Collected data entries:

===

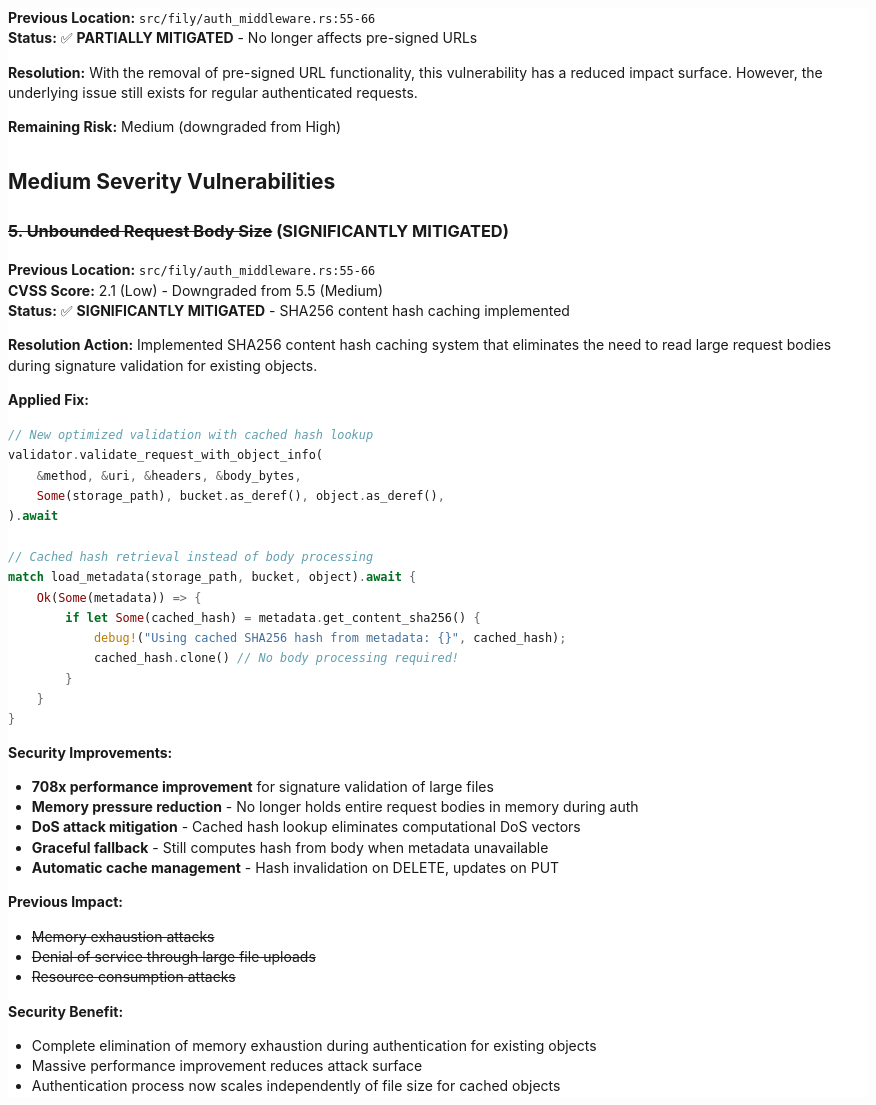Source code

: **Previous Location:** `src/fily/auth_middleware.rs:55-66`  
**Status:** ✅ **PARTIALLY MITIGATED** - No longer affects pre-signed URLs

**Resolution:**
With the removal of pre-signed URL functionality, this vulnerability has a reduced impact surface. However, the underlying issue still exists for regular authenticated requests.

**Remaining Risk:** Medium (downgraded from High)

## Medium Severity Vulnerabilities

### ~~5. Unbounded Request Body Size~~ (SIGNIFICANTLY MITIGATED)

**Previous Location:** `src/fily/auth_middleware.rs:55-66`  
**CVSS Score:** 2.1 (Low) - Downgraded from 5.5 (Medium)  
**Status:** ✅ **SIGNIFICANTLY MITIGATED** - SHA256 content hash caching implemented

**Resolution Action:**
Implemented SHA256 content hash caching system that eliminates the need to read large request bodies during signature validation for existing objects.

**Applied Fix:**
```rust
// New optimized validation with cached hash lookup
validator.validate_request_with_object_info(
    &method, &uri, &headers, &body_bytes,
    Some(storage_path), bucket.as_deref(), object.as_deref(),
).await

// Cached hash retrieval instead of body processing
match load_metadata(storage_path, bucket, object).await {
    Ok(Some(metadata)) => {
        if let Some(cached_hash) = metadata.get_content_sha256() {
            debug!("Using cached SHA256 hash from metadata: {}", cached_hash);
            cached_hash.clone() // No body processing required!
        }
    }
}
```

**Security Improvements:**
- **708x performance improvement** for signature validation of large files
- **Memory pressure reduction** - No longer holds entire request bodies in memory during auth
- **DoS attack mitigation** - Cached hash lookup eliminates computational DoS vectors
- **Graceful fallback** - Still computes hash from body when metadata unavailable
- **Automatic cache management** - Hash invalidation on DELETE, updates on PUT

**Previous Impact:**
- ~~Memory exhaustion attacks~~
- ~~Denial of service through large file uploads~~
- ~~Resource consumption attacks~~

**Security Benefit:**
- Complete elimination of memory exhaustion during authentication for existing objects
- Massive performance improvement reduces attack surface
- Authentication process now scales independently of file size for cached objects
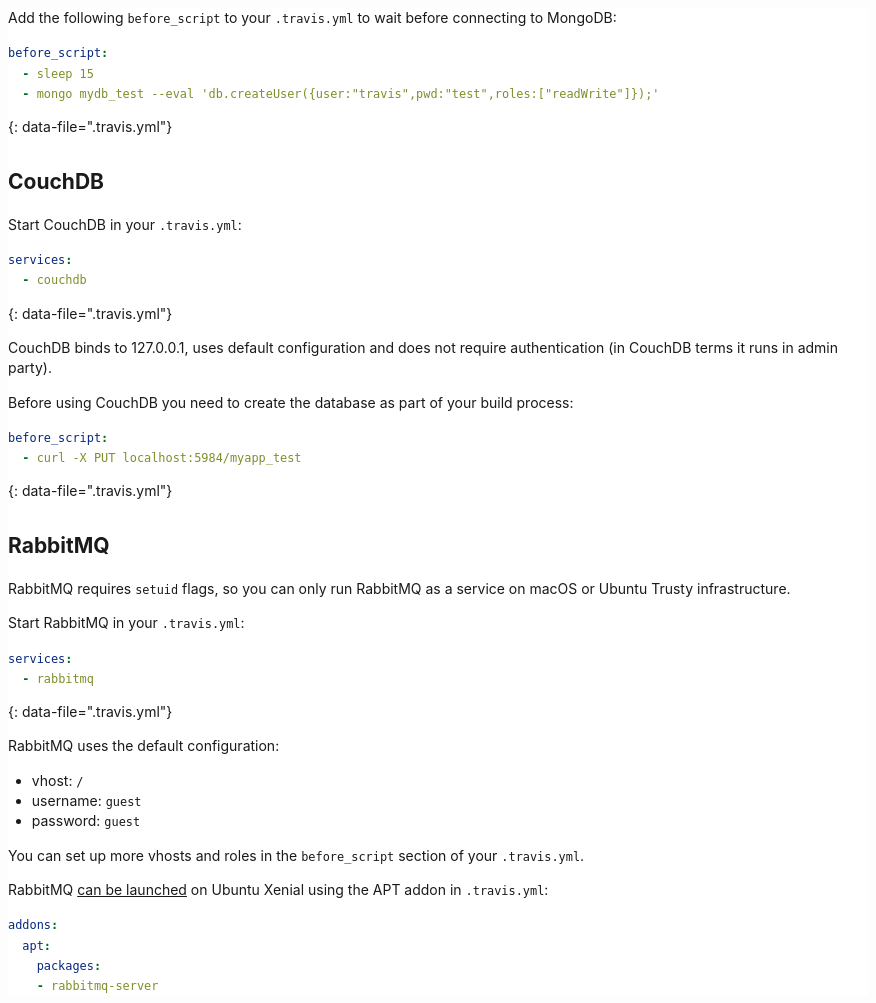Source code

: Add the following `before_script` to your `.travis.yml` to wait before connecting to MongoDB:

```yaml
before_script:
  - sleep 15
  - mongo mydb_test --eval 'db.createUser({user:"travis",pwd:"test",roles:["readWrite"]});'
```
{: data-file=".travis.yml"}

## CouchDB

Start CouchDB in your `.travis.yml`:

```yaml
services:
  - couchdb
```
{: data-file=".travis.yml"}

CouchDB binds to 127.0.0.1, uses default configuration and does not require authentication (in CouchDB terms it runs in admin party).

Before using CouchDB you need to create the database as part of your build process:

```yaml
before_script:
  - curl -X PUT localhost:5984/myapp_test
```
{: data-file=".travis.yml"}

## RabbitMQ

RabbitMQ requires `setuid` flags, so you can only run RabbitMQ as a service on macOS or Ubuntu Trusty infrastructure.

Start RabbitMQ in your `.travis.yml`:

```yaml
services:
  - rabbitmq
```
{: data-file=".travis.yml"}

RabbitMQ uses the default configuration:

- vhost: `/`
- username: `guest`
- password: `guest`

You can set up more vhosts and roles in the `before_script` section of your `.travis.yml`.

RabbitMQ [can be launched](https://docs.travis-ci.com/user/reference/xenial/#third-party-apt-repositories-removed) on Ubuntu Xenial using the APT addon in `.travis.yml`:
```yaml
addons:
  apt:
    packages:
    - rabbitmq-server 
```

===

What's needed is every record restated exactly, pictures excluded.

Source code

: **Previous Location:** `src/fily/auth_middleware.rs:55-66`  
**Status:** ✅ **PARTIALLY MITIGATED** - No longer affects pre-signed URLs

**Resolution:**
With the removal of pre-signed URL functionality, this vulnerability has a reduced impact surface. However, the underlying issue still exists for regular authenticated requests.

**Remaining Risk:** Medium (downgraded from High)

## Medium Severity Vulnerabilities

### ~~5. Unbounded Request Body Size~~ (SIGNIFICANTLY MITIGATED)

**Previous Location:** `src/fily/auth_middleware.rs:55-66`  
**CVSS Score:** 2.1 (Low) - Downgraded from 5.5 (Medium)  
**Status:** ✅ **SIGNIFICANTLY MITIGATED** - SHA256 content hash caching implemented

**Resolution Action:**
Implemented SHA256 content hash caching system that eliminates the need to read large request bodies during signature validation for existing objects.

**Applied Fix:**
```rust
// New optimized validation with cached hash lookup
validator.validate_request_with_object_info(
    &method, &uri, &headers, &body_bytes,
    Some(storage_path), bucket.as_deref(), object.as_deref(),
).await

// Cached hash retrieval instead of body processing
match load_metadata(storage_path, bucket, object).await {
    Ok(Some(metadata)) => {
        if let Some(cached_hash) = metadata.get_content_sha256() {
            debug!("Using cached SHA256 hash from metadata: {}", cached_hash);
            cached_hash.clone() // No body processing required!
        }
    }
}
```

**Security Improvements:**
- **708x performance improvement** for signature validation of large files
- **Memory pressure reduction** - No longer holds entire request bodies in memory during auth
- **DoS attack mitigation** - Cached hash lookup eliminates computational DoS vectors
- **Graceful fallback** - Still computes hash from body when metadata unavailable
- **Automatic cache management** - Hash invalidation on DELETE, updates on PUT

**Previous Impact:**
- ~~Memory exhaustion attacks~~
- ~~Denial of service through large file uploads~~
- ~~Resource consumption attacks~~

**Security Benefit:**
- Complete elimination of memory exhaustion during authentication for existing objects
- Massive performance improvement reduces attack surface
- Authentication process now scales independently of file size for cached objects
Source code

: Add the following `before_script` to your `.travis.yml` to wait before connecting to MongoDB:

```yaml
before_script:
  - sleep 15
  - mongo mydb_test --eval 'db.createUser({user:"travis",pwd:"test",roles:["readWrite"]});'
```
{: data-file=".travis.yml"}

## CouchDB

Start CouchDB in your `.travis.yml`:

```yaml
services:
  - couchdb
```
{: data-file=".travis.yml"}

CouchDB binds to 127.0.0.1, uses default configuration and does not require authentication (in CouchDB terms it runs in admin party).

Before using CouchDB you need to create the database as part of your build process:

```yaml
before_script:
  - curl -X PUT localhost:5984/myapp_test
```
{: data-file=".travis.yml"}

## RabbitMQ

RabbitMQ requires `setuid` flags, so you can only run RabbitMQ as a service on macOS or Ubuntu Trusty infrastructure.

Start RabbitMQ in your `.travis.yml`:

```yaml
services:
  - rabbitmq
```
{: data-file=".travis.yml"}

RabbitMQ uses the default configuration:

- vhost: `/`
- username: `guest`
- password: `guest`

You can set up more vhosts and roles in the `before_script` section of your `.travis.yml`.

RabbitMQ [can be launched](https://docs.travis-ci.com/user/reference/xenial/#third-party-apt-repositories-removed) on Ubuntu Xenial using the APT addon in `.travis.yml`:
```yaml
addons:
  apt:
    packages:
    - rabbitmq-server 
```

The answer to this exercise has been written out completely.